For production systems with diverse inputs, static few-shot examples may not cover all cases. Dynamic example selection retrieves examples similar to the query:

Python

import numpy as np

def select_few_shot_examples(query: str, example_pool: list, embedder, k: int = 3) -> list:
    """Return k examples most semantically similar to the query."""
    query_emb = embedder.encode(query)
    example_embs = np.stack([embedder.encode(ex["input"]) for ex in example_pool])

    # Cosine similarity
    similarities = example_embs @ query_emb / (
        np.linalg.norm(example_embs, axis=1) * np.linalg.norm(query_emb) + 1e-9
    )
    top_k_indices = np.argsort(similarities)[::-1][:k]
    return [example_pool[i] for i in top_k_indices]

# Retrieves examples similar to the query → more relevant demonstrations

Chain-of-Thought Few-Shot

For reasoning tasks, including the reasoning steps in examples dramatically improves accuracy:

Without CoT:
  Q: "Patient weighs 80kg. Warfarin dose is 5mg. Calculate weekly dose."
  A: "35mg"

With CoT few-shot:
  Q: "A patient weighs 60kg. Amoxicillin dose is 25mg/kg/day. How much per day?"
  A: "60kg × 25mg/kg/day = 1500mg/day"

  Q: "Patient weighs 80kg. Warfarin dose is 5mg. Calculate weekly dose."
  A: "Warfarin 5mg once daily × 7 days = 35mg per week"

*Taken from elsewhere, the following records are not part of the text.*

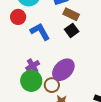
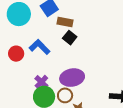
red circle: (18, 17) -> (16, 54), moved
purple ellipse: (63, 70) -> (72, 78), turned 50

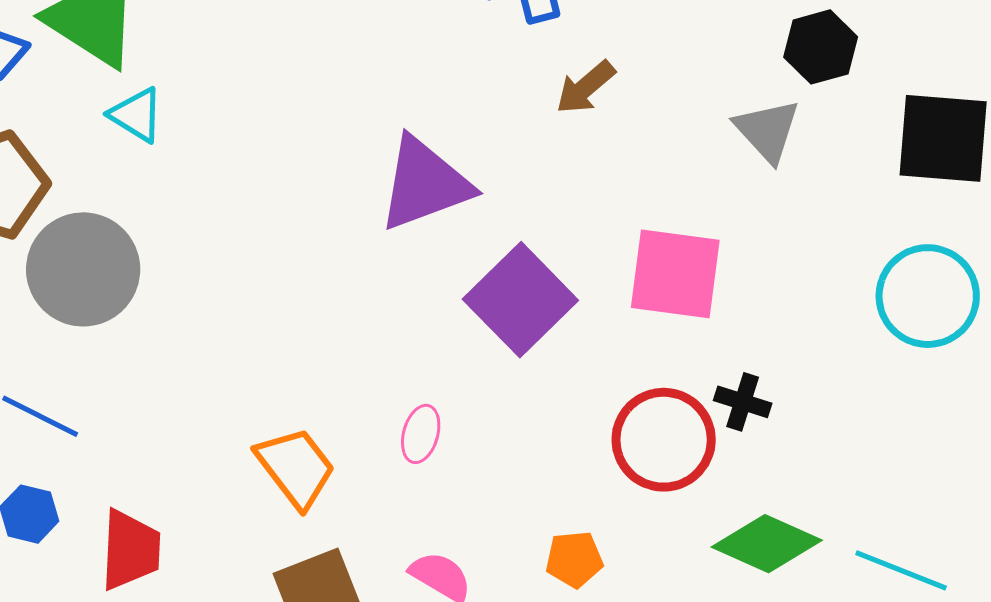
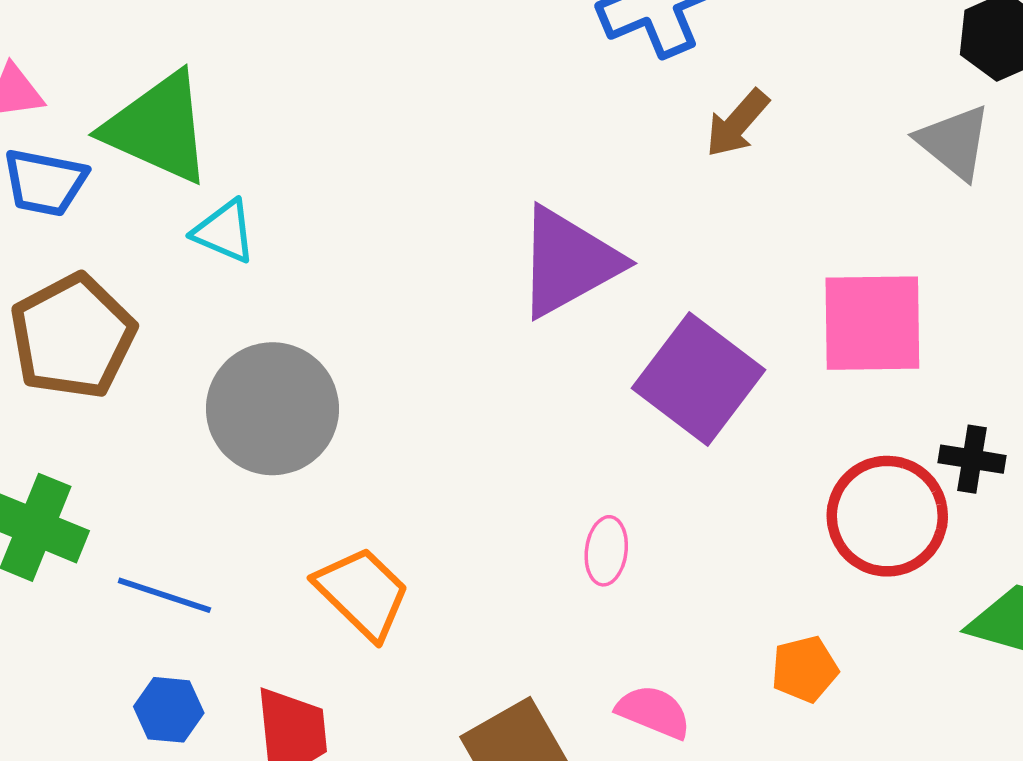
gray circle: (83, 269) -> (272, 409), moved
orange trapezoid: (296, 467) -> (362, 593), moved

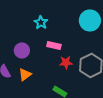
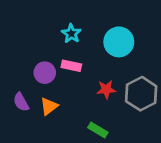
cyan circle: (90, 20) -> (119, 42), moved
pink rectangle: (54, 45) -> (71, 66), moved

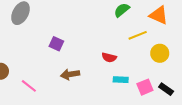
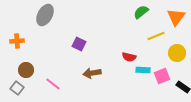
orange triangle: (159, 15) -> (176, 17), turned 42
cyan rectangle: (121, 80) -> (143, 70), moved
pink square: (145, 87) -> (162, 76), moved

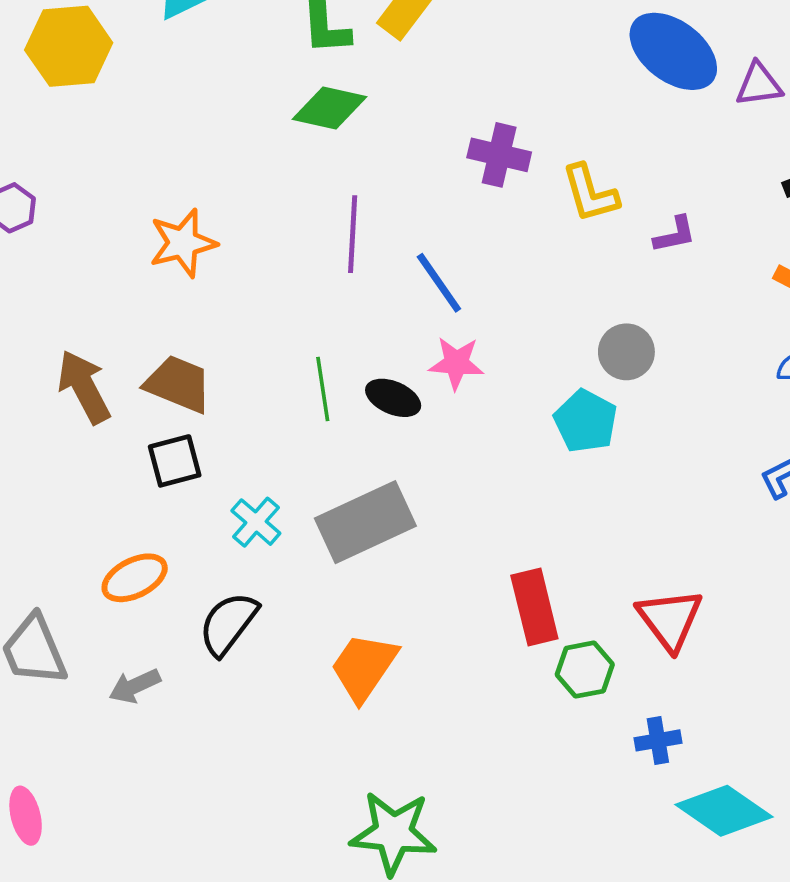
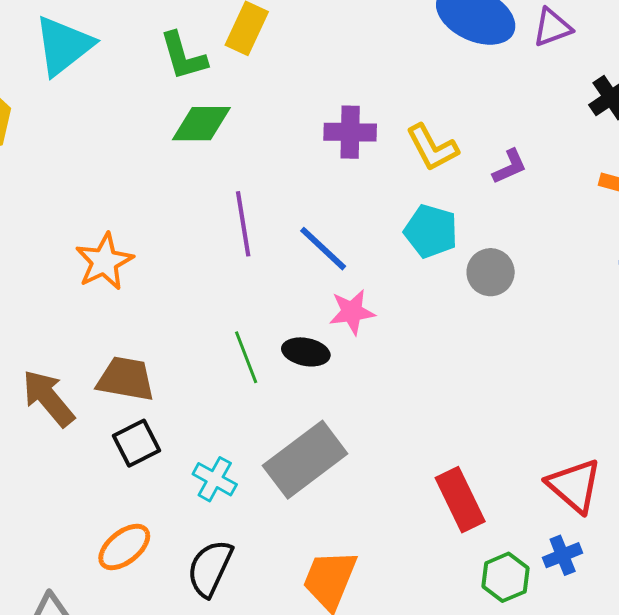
cyan pentagon: (586, 421) -> (431, 231), moved
green hexagon: (585, 670) -> (506, 577), moved
blue cross: (658, 740) -> (563, 555), moved

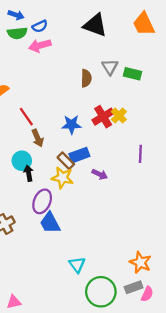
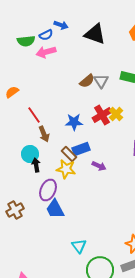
blue arrow: (16, 15) -> (61, 25), moved
gray triangle: (110, 67) -> (101, 81), moved
brown semicircle: (86, 78) -> (87, 81), turned 49

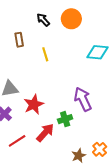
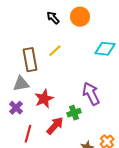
brown rectangle: (19, 40) -> (30, 60), moved, size x1.6
yellow line: (45, 54) -> (55, 51), turned 64
red line: (17, 141) -> (28, 134), turned -42

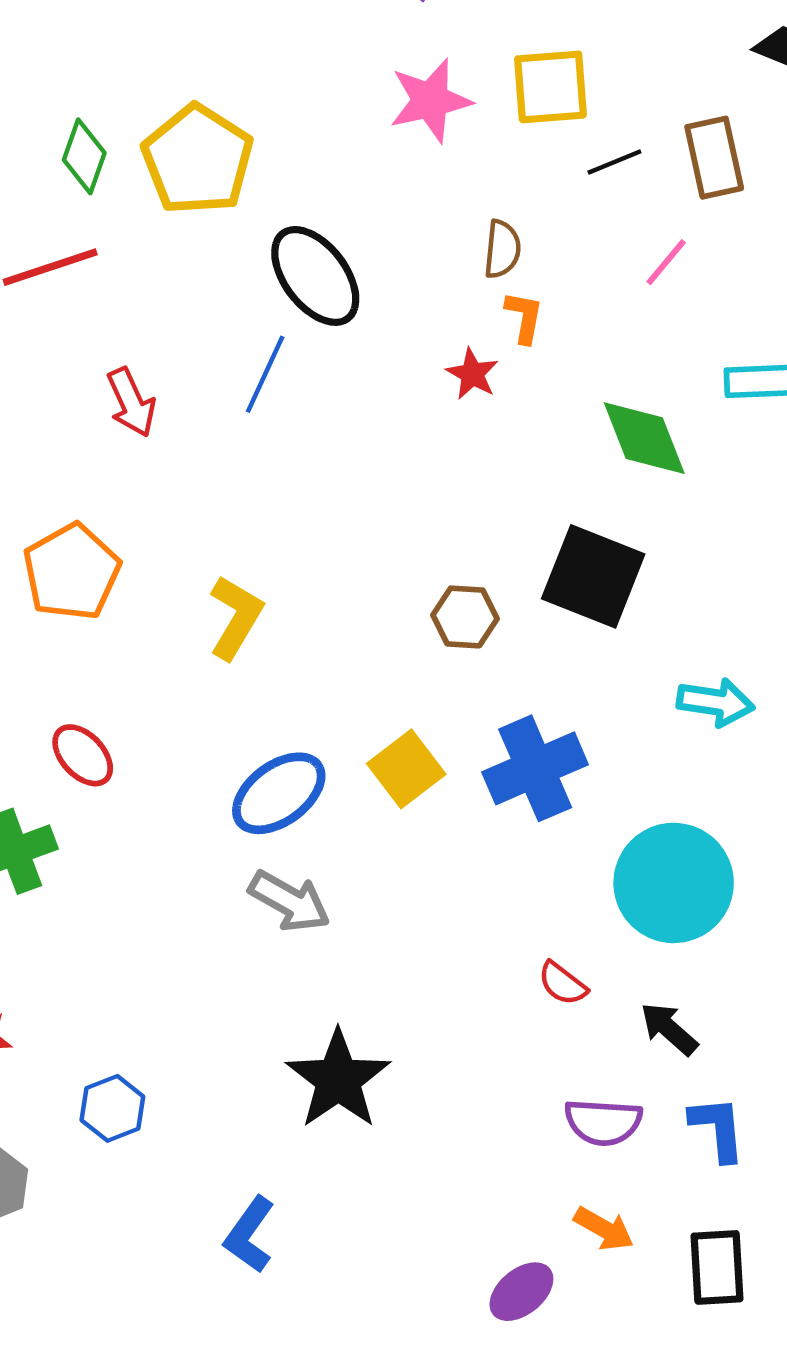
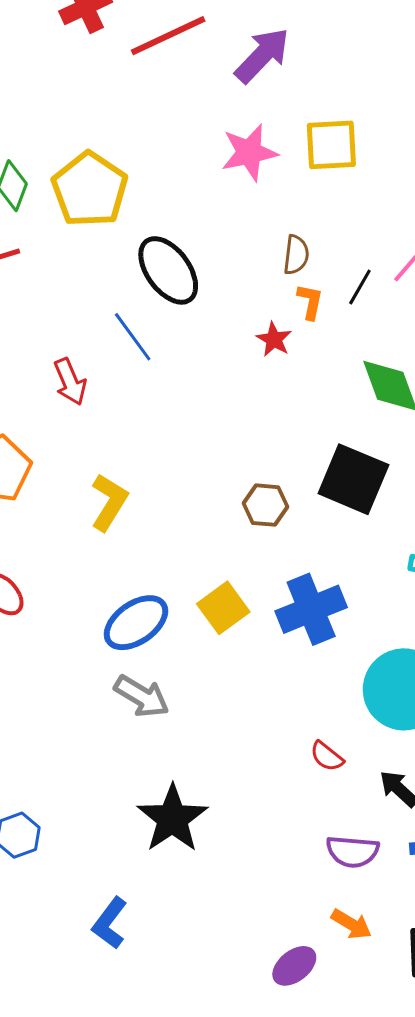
black line: (614, 162) -> (360, 287), moved, turned -39
blue line: (265, 374) -> (133, 337), turned -62
red arrow: (131, 402) -> (70, 382), moved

The reasoning pattern in the example activates chain-of-thought in the query.

Interview Answer

"Zero-shot prompting gives only instructions; few-shot provides 2-10 input/output examples before the actual query. Few-shot communicates output format, level of detail, and task-specific conventions that text description can't reliably specify. Example quality matters more than quantity — 3 diverse, representative examples beat 10 similar simple ones. Example order affects output: first and last examples have most influence (primacy and recency effects). For diverse inputs, dynamic example selection retrieves examples similar to the query from a pool. For reasoning tasks, including reasoning steps in examples (chain-of-thought few-shot) significantly improves multi-step accuracy."